I'm trying to emulate Lisp-like list in JavaScript (just an exercise with no practical reason), but I'm struggling to figure out how to best represent an empty list.

Is an empty list just a nil value or is it under the hood stored in a cons cell?

I can:

(car '())
NIL
(cdr '())
NIL

but an empty list for sure can not be (cons nil nil), because it would be indistinguishable from a list storing a single nil. It would need to store some other special value.

On the other hand, if an empty list is not built from a cons cell, it seems impossible to have a consistent high-level interface for appending a single value to an existing list. A function like:

(defun append-value (list value) ...

Would modify its argument, but only if it is not an empty list, which seems ugly.


Solution

  • An empty list is simply the nil symbol (and symbols, by definition, are not conses). car and cdr are defined to return nil if given nil.
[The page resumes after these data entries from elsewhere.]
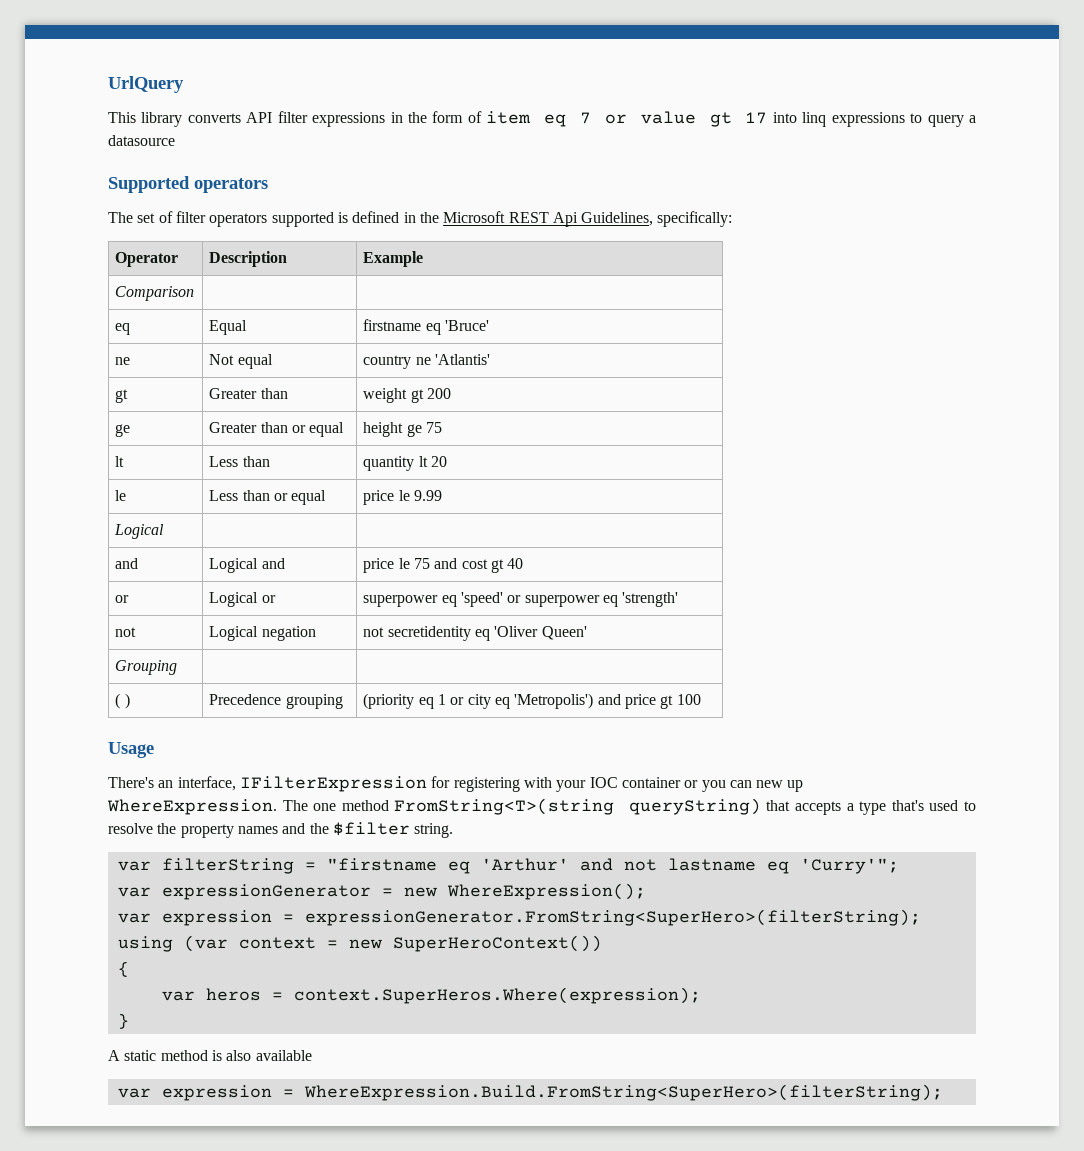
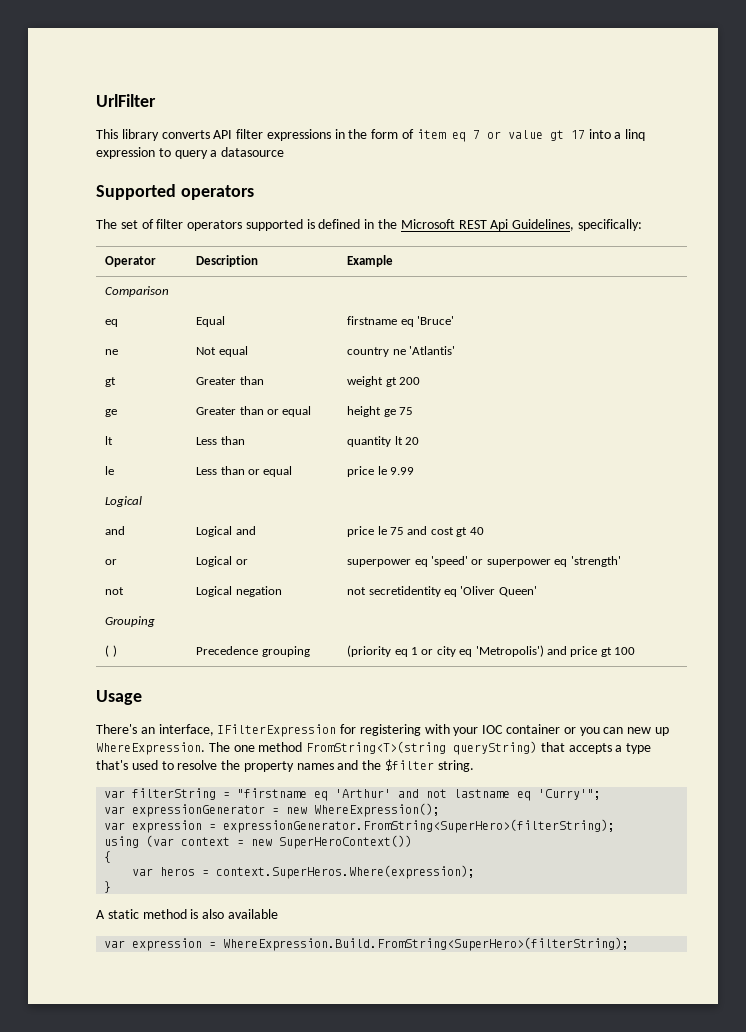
[108,76,184,93] UrlQuery -> [96,94,156,107] UrlFilter
[802,112,905,127] linq expressions -> [614,129,646,141] [96,147,155,159] a linq expression

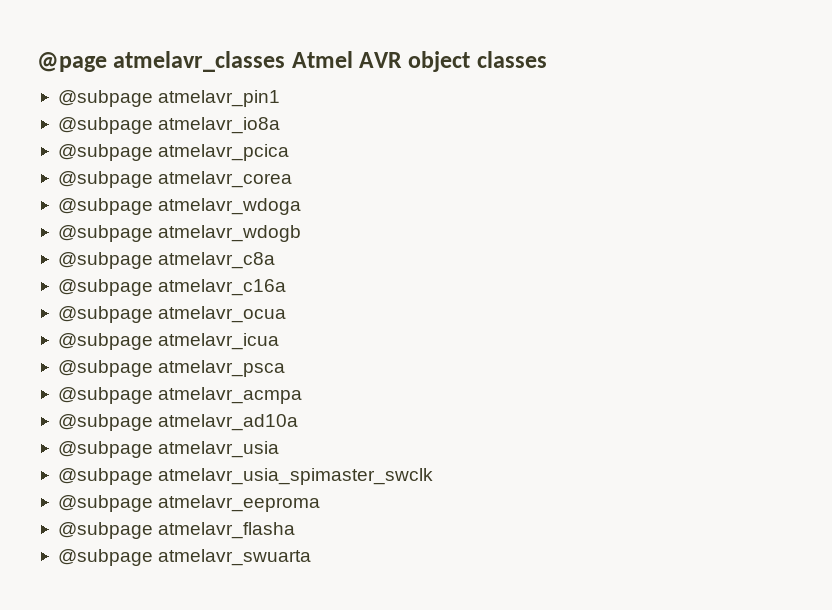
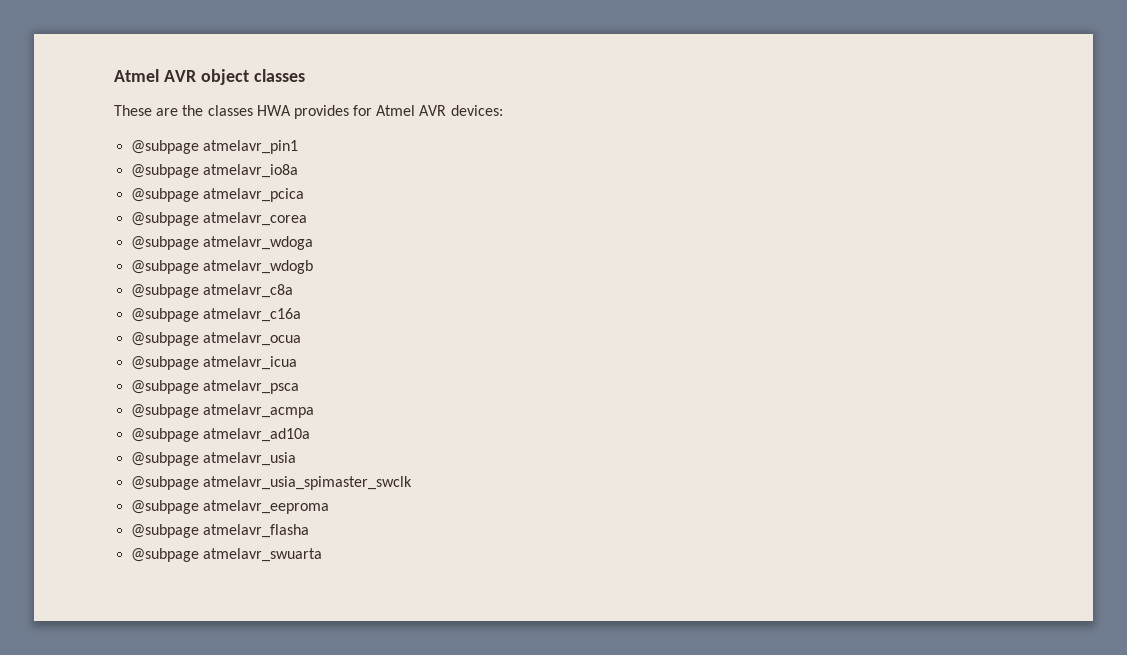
[37,51,286,72] @page atmelavr_classes -> (114, 75) none
(547, 59) none -> [114,105,503,119] // These are the classes HWA provides for Atmel AVR devices:

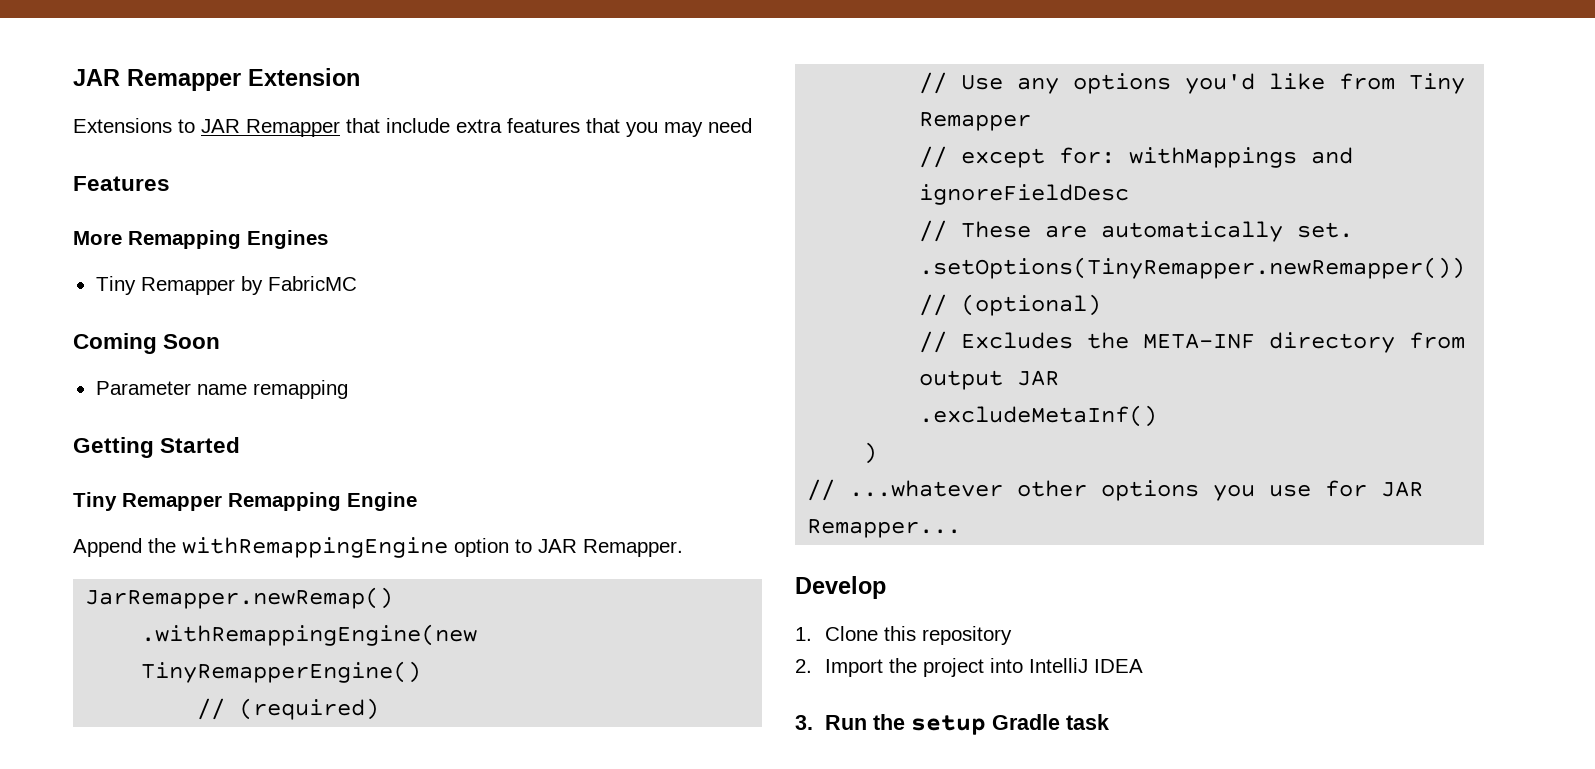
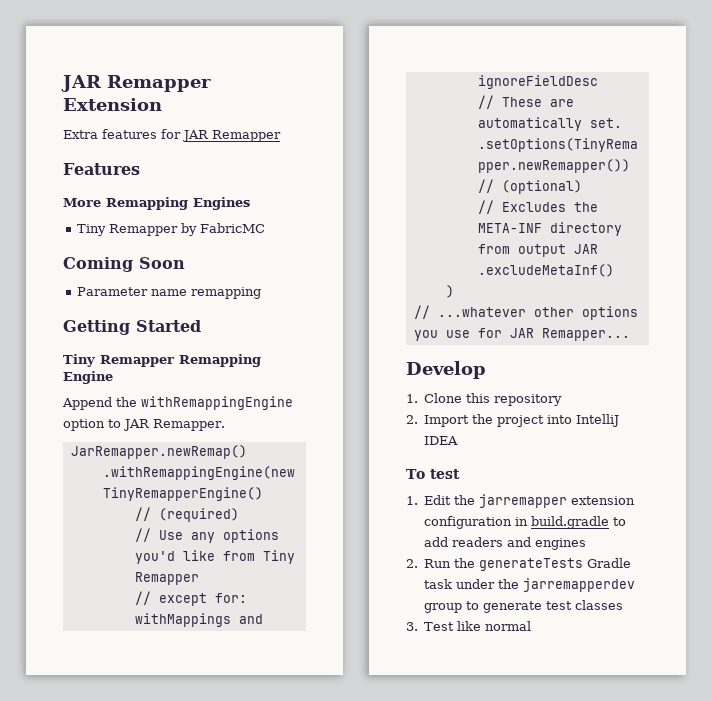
[73,118,752,137] Extensions to JAR Remapper that include extra features that you may need -> [63,129,281,142] Extra features for JAR Remapper
[795,715,813,730] 3. -> [406,469,460,479] [406,494,636,508] [424,516,627,529] [424,537,587,550] [406,559,418,568] To test // 1. Edit the jarremapper extension configuration in build.gradle to add readers and engines // 2.
[910,715,986,735] setup -> [479,558,584,571] generateTests
(1109, 722) none -> [456,578,636,592] [424,600,624,613] [406,621,532,631] under the jarremapperdev group to generate test classes // 3. Test like normal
    As for list-mutation functions, they return a value that you are supposed to reassign to your variable. For example, look at the specification for the nreverse function: it may modify the given list, or not, and you are supposed to use the return value, and not rely on it to be modified in-place.

    Even nconc, the quintessential destructive-append function, works that way: its return value is the appended list that you're supposed to use. It is specified to modify the given lists (except the last one) in-place, but if you give it nil as the first argument, it can't very well modify that, so you still have to use the return value.